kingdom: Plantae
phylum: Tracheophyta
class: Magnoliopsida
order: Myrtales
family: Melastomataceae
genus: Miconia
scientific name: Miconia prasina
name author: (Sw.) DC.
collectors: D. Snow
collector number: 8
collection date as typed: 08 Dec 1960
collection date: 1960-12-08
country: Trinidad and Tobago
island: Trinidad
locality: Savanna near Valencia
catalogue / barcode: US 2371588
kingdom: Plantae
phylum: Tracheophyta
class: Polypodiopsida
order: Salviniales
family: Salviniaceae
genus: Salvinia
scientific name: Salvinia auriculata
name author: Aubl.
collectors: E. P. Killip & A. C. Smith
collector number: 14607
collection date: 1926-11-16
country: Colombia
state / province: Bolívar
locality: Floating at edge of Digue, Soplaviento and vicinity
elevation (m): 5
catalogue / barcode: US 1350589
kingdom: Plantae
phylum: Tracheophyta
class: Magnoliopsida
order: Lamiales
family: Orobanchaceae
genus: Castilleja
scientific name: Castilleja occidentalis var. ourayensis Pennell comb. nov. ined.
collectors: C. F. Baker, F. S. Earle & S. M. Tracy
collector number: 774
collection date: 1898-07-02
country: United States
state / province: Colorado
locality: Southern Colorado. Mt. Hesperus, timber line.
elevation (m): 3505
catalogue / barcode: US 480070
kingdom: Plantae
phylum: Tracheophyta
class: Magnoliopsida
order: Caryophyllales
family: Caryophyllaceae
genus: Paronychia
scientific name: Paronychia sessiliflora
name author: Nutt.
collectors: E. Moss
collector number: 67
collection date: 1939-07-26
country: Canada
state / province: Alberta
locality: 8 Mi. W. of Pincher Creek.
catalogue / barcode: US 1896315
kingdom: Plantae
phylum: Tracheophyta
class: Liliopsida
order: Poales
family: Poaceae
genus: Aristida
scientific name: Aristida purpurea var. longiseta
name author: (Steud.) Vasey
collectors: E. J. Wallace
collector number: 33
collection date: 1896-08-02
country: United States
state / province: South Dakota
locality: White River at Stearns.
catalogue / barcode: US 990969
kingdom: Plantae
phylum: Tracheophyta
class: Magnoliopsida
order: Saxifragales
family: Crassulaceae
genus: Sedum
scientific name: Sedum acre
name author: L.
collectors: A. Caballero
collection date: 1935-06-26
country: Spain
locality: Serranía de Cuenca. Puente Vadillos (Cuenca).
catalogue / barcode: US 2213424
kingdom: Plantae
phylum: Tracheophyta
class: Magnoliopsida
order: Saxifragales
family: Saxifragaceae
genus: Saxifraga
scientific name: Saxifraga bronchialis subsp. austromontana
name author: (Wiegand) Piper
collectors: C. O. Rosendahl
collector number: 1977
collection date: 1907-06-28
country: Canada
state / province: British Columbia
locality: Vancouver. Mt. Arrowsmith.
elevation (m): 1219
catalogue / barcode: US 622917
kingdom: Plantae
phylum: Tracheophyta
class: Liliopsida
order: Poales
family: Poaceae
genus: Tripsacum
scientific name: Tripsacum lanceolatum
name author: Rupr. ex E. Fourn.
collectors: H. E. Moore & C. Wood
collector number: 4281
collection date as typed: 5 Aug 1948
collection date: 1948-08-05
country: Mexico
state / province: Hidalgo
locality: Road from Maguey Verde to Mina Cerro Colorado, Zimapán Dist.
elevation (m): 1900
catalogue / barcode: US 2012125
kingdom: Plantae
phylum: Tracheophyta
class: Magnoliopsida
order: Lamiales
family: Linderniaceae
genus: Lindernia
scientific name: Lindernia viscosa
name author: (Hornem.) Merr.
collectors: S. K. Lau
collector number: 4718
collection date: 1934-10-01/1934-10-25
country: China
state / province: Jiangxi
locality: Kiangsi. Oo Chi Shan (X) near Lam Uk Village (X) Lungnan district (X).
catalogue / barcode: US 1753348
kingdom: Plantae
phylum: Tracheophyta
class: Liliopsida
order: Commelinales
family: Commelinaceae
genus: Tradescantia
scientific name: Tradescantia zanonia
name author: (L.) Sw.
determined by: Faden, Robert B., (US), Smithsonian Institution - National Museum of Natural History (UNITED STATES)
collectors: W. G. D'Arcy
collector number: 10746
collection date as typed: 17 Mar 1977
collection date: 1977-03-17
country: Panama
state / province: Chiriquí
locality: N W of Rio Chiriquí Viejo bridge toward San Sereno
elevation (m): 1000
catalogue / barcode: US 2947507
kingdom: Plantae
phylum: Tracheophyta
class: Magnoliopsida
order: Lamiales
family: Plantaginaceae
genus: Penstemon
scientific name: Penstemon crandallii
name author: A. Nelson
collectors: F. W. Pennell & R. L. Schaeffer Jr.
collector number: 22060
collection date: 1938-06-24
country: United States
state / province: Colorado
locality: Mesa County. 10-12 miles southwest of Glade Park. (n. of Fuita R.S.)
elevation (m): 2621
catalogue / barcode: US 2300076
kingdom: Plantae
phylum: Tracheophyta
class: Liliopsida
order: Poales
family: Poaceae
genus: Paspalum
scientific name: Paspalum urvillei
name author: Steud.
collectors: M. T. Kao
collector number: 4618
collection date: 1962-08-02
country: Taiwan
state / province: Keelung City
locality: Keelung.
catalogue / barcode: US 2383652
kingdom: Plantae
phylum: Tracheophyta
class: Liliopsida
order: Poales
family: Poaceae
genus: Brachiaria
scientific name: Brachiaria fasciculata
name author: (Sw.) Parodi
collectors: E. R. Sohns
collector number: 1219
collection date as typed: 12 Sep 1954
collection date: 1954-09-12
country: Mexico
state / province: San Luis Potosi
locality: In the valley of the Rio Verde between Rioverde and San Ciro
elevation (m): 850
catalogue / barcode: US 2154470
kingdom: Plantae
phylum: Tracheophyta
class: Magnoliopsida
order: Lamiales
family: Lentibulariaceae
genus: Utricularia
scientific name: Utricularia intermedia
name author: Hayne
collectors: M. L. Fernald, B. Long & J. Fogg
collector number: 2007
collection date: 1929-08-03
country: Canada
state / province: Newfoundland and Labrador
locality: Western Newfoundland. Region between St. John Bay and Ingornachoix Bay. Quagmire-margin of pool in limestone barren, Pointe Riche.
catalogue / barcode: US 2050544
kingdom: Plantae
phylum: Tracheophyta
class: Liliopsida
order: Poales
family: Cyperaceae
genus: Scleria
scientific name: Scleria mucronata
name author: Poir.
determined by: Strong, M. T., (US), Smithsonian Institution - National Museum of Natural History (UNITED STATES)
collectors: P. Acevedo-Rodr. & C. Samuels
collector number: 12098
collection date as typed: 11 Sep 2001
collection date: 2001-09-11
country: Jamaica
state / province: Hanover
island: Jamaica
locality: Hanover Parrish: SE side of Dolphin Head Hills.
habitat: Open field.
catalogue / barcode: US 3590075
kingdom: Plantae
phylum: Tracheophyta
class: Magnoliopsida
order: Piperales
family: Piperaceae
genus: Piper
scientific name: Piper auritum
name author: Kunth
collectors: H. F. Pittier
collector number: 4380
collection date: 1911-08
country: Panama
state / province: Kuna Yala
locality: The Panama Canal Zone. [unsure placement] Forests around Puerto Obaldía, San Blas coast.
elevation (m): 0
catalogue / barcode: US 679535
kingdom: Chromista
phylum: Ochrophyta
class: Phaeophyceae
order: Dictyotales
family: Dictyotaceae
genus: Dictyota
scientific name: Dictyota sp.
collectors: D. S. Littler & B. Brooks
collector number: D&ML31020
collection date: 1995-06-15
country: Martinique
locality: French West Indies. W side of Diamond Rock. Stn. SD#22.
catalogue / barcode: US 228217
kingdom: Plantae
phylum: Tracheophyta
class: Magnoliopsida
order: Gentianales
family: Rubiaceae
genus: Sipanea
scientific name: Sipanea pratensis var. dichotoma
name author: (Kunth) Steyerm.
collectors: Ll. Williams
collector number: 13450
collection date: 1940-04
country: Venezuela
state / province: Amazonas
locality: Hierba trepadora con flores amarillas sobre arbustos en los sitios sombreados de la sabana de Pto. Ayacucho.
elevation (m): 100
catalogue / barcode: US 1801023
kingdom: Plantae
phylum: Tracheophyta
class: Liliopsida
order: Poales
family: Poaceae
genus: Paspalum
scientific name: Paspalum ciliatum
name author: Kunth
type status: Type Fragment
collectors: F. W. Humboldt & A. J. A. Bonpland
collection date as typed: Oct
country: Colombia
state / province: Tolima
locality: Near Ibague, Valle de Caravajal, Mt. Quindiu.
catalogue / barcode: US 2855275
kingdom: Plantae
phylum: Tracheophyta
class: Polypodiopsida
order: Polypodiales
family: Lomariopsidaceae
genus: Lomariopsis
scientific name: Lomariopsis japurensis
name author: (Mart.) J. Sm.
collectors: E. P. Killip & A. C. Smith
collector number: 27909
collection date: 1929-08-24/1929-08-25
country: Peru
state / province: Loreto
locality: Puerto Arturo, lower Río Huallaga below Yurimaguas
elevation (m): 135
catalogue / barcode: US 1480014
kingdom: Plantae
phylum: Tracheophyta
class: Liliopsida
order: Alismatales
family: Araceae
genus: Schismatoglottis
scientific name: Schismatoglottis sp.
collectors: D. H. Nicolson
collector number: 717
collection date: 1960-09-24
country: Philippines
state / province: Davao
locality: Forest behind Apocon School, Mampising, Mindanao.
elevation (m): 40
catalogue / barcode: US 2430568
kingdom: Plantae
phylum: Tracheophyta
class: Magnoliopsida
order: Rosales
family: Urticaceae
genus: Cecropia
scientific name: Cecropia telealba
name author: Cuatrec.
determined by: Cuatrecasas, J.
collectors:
________
**EXERCISE DIRECTIONS**
Please output the records from the line with "name author: (Steud.) Vasey" to the line with "collector number: 4281" as a JSON list of strings, one string per line, leaving out blank lines.

**WRITTEN REPLY**
[
  "name author: (Steud.) Vasey",
  "collectors: E. J. Wallace",
  "collector number: 33",
  "collection date: 1896-08-02",
  "country: United States",
  "state / province: South Dakota",
  "locality: White River at Stearns.",
  "catalogue / barcode: US 990969",
  "kingdom: Plantae",
  "phylum: Tracheophyta",
  "class: Magnoliopsida",
  "order: Saxifragales",
  "family: Crassulaceae",
  "genus: Sedum",
  "scientific name: Sedum acre",
  "name author: L.",
  "collectors: A. Caballero",
  "collection date: 1935-06-26",
  "country: Spain",
  "locality: Serranía de Cuenca. Puente Vadillos (Cuenca).",
  "catalogue / barcode: US 2213424",
  "kingdom: Plantae",
  "phylum: Tracheophyta",
  "class: Magnoliopsida",
  "order: Saxifragales",
  "family: Saxifragaceae",
  "genus: Saxifraga",
  "scientific name: Saxifraga bronchialis subsp. austromontana",
  "name author: (Wiegand) Piper",
  "collectors: C. O. Rosendahl",
  "collector number: 1977",
  "collection date: 1907-06-28",
  "country: Canada",
  "state / province: British Columbia",
  "locality: Vancouver. Mt. Arrowsmith.",
  "elevation (m): 1219",
  "catalogue / barcode: US 622917",
  "kingdom: Plantae",
  "phylum: Tracheophyta",
  "class: Liliopsida",
  "order: Poales",
  "family: Poaceae",
  "genus: Tripsacum",
  "scientific name: Tripsacum lanceolatum",
  "name author: Rupr. ex E. Fourn.",
  "collectors: H. E. Moore & C. Wood",
  "collector number: 4281"
]